Bakanlar Kurulu'nun ilk toplantısını gerçekleştirdiğini ve ilk toplantının tanışma ile başladığını söyleyen Numan Kurtulmuş, Başbakan Yardımcılarının da görevlerinin açıklandığını bildirdi. Kurtulmuş, yeni görevlendirmeleri şu şekilde açıkladı:
"Başbakan Yardımcısı Numan Kurtulmuş kamu diplomasisi ile ilgili kurumların koordinasyonundan sorumlu olacak. Başbakan Yardımcısı Mehmet Şimşek ekonomiyle ilgili kurum ve kuruluşların koordinasyonundan sorumlu olacak. Başbakan Yardımcısı Yalçın Akdoğan TİKA ve Yurt Dışı Türkler Başkanlığı gibi yurt dışıyla ilgili kuruluşların koordinasyonundan sorumlu olacak. Başbakan Yardımcısı Yıldırım Tuğrul Türkeş, kamu kurumları ile hükümet arasındaki ilişkilerden sorumlu olacak. Başbakan Yardımcısı Lütfi Elvan ise Türkiye Büyük Millet Meclisi ile ilişkiler ve reform ve yatırımların koordinasyonundan sorumlu Başbakan Yardımcısı olarak görevlerini sürdüreceklerdir."
"4 TEMEL HUSUSUN ALTINI ÇİZEREK İFADE EDİYORUM"

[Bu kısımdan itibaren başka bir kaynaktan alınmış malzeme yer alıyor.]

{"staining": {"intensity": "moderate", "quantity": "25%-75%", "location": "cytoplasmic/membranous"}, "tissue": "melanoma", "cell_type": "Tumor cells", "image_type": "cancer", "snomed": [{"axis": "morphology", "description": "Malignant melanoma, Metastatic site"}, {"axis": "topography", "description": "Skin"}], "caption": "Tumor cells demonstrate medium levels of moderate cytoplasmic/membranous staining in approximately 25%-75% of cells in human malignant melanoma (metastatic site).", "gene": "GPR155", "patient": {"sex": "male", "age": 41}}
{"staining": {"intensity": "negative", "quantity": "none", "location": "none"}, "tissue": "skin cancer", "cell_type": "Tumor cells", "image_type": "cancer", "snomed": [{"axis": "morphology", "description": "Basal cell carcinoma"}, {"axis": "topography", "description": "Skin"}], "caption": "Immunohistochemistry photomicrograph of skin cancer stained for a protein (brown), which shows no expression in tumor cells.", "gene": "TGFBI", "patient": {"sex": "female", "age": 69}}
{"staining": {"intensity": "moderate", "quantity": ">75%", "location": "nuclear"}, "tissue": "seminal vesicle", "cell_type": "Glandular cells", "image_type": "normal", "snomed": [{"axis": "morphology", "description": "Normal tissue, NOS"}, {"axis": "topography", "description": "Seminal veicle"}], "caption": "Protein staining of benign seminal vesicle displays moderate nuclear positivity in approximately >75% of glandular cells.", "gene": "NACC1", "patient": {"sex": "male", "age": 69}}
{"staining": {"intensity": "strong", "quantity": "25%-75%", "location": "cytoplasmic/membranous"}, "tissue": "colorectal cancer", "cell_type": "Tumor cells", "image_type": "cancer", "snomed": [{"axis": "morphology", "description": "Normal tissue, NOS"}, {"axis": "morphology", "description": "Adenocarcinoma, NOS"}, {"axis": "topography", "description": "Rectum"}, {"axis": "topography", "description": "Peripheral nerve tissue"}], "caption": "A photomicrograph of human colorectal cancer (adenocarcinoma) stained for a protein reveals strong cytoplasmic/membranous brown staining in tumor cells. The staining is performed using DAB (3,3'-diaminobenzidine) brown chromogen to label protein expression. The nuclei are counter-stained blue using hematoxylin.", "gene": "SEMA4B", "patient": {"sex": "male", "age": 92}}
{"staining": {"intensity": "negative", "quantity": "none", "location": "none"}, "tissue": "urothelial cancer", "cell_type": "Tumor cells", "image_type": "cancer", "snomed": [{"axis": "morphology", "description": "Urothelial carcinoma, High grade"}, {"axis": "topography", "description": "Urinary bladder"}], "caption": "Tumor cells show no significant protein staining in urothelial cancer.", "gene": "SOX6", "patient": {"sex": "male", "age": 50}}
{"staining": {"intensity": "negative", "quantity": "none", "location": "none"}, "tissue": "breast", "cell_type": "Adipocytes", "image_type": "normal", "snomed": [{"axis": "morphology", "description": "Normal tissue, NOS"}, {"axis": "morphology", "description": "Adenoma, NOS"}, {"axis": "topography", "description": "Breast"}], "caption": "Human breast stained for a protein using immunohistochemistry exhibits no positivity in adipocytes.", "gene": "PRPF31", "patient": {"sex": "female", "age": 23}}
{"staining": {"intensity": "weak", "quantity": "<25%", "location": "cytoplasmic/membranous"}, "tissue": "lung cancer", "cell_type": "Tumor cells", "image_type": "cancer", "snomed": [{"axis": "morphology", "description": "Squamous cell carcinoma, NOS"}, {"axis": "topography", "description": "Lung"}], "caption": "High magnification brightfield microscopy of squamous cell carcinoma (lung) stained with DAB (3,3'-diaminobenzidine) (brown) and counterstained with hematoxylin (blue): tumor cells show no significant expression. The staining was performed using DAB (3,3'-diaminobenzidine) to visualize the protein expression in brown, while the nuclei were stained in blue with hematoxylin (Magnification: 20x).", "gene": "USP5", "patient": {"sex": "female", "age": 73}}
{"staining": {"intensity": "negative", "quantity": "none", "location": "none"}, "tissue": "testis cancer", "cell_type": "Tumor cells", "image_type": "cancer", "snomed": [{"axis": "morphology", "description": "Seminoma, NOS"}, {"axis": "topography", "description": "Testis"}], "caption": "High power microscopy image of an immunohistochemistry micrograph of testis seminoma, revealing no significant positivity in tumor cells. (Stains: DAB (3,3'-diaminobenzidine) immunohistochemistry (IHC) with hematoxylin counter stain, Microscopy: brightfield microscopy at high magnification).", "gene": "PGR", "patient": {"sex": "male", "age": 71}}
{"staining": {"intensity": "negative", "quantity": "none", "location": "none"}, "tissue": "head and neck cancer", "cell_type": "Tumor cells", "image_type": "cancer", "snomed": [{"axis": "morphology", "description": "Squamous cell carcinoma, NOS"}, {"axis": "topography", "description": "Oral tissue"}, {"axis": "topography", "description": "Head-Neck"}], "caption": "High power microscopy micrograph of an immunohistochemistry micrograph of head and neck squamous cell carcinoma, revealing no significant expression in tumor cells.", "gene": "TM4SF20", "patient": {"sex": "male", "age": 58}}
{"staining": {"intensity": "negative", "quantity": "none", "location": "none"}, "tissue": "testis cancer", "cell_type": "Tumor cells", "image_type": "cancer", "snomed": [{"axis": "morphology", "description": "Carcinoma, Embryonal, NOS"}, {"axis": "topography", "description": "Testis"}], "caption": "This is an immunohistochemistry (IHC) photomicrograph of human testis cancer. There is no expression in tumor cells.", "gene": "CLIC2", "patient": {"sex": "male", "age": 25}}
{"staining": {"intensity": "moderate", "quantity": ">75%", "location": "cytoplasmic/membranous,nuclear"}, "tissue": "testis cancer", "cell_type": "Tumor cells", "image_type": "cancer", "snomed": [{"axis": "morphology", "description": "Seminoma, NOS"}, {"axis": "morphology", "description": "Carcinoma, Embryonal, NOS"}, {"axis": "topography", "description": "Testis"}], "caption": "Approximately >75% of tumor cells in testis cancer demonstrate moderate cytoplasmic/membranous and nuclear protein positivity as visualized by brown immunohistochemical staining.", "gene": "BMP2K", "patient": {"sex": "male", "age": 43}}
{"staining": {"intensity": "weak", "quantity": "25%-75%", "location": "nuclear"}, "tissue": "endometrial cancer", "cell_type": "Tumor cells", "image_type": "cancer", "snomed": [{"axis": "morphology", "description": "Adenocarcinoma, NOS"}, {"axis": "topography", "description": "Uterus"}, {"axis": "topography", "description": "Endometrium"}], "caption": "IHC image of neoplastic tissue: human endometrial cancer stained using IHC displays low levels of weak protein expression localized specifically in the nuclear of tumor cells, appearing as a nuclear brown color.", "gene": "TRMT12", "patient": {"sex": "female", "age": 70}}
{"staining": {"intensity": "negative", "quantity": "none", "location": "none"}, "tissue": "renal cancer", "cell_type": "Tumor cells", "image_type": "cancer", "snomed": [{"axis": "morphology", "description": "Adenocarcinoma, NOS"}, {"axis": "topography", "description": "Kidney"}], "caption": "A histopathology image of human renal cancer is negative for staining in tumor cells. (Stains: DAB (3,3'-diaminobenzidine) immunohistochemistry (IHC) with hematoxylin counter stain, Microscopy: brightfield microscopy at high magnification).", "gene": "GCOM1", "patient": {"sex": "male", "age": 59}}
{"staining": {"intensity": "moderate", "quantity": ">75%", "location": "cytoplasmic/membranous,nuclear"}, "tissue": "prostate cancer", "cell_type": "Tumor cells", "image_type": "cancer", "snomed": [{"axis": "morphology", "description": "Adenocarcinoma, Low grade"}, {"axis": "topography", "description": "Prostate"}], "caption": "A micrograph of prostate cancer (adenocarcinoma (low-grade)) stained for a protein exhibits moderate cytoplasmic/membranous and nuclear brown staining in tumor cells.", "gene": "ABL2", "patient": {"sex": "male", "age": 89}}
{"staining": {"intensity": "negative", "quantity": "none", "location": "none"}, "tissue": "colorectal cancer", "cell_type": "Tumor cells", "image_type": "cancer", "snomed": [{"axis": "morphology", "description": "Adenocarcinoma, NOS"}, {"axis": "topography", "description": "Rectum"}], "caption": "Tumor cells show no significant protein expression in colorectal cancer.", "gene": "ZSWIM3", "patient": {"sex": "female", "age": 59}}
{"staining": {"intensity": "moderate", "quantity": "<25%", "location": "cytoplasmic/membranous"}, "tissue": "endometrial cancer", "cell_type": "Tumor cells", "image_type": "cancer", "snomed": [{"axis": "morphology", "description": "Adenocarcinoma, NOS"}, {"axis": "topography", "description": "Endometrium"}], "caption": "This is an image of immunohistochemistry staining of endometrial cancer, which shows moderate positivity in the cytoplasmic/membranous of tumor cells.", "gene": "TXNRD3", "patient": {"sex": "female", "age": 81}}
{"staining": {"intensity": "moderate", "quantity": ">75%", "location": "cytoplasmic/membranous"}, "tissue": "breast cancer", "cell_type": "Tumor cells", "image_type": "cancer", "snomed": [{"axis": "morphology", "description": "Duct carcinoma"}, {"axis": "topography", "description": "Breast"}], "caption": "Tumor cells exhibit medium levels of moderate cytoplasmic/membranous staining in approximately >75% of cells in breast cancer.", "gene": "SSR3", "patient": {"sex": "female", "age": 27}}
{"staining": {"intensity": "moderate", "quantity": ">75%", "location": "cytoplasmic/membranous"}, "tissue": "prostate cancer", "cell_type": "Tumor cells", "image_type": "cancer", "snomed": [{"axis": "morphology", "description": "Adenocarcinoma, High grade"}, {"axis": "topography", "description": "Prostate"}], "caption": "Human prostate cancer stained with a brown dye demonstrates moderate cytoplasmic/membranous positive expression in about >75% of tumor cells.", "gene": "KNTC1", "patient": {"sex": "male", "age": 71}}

Başbakan Yardımcısı Kurtulmuş, Bakanlar Kurulu'nun bugünkü en önemli gündem maddesinin Türkiye'nin güney sınırlarında vuku bulan Türkiye sınırlarını ihlal eden uçağın düşürülmesi olduğunu belirtti. Rusya Federasyonu ile yaşanan kriz ile ilgili değerlendirmede bulunulduğunu aktaran Kurtulmuş, sözlerini şöyle sürdürdü:
Milliyeti bilinmeyen uçağa yönelik yapılan ikazlara karşı cevap verilmediği için uçağın düşürüldüğünü yineleyen Kurtulmuş, 3-4 Ekim'den sonra yaşanan ihlaller nedeniyle Rusya Federasyonu'nun defaatle Türkiye'nin angajman kuralları çerçevesinde bütün askeri ve diplomatik kanallar kullanılarak uyarıldığını vurguladı.
Türkiye'nin angajman kurallarını Rusya Federasyonu ile diğer ülkelerin çok iyi bildiğine işaret eden Kurtulmuş, "Sayın
Cumhurbaşkanımız, Sayın Başbakanımız, Türkiye'nin üst düzey yetkilileri tarafından ifade edilmiş hususlardır ama maalesef konu artık uluslararası alana doğru taşınan bir kriz haline gelmeye başladığı için bunu Türkiye kamuoyu tarafından dünya kamuoyu tarafından da bir kez daha bilinmesinin isabetli olacağını düşündüğümüz için paylaşmak istiyorum. Ayrıca Genelkurmay Başkanımız, komutanlarımız Bakanlar Kurulumuzda Türkiye'nin içinde bulunduğu coğrafyadaki hassasiyetleri, askeri hassasiyetleri, Doğu Akdeniz'deki, Suriye'deki, Karadeniz'deki hassasiyetleri Bakanlar Kurulumuzla paylaşmışlardır."
Kurtulmuş, dün yapılan Yüksek Askeri Şura Toplantısı'nda da Türkiye'nin karşı karşıya kaldığı muhtemel tehditler ve bu anlamda imkan, fırsat ve yeteneklerinin masaya yatırıldığını belirtti.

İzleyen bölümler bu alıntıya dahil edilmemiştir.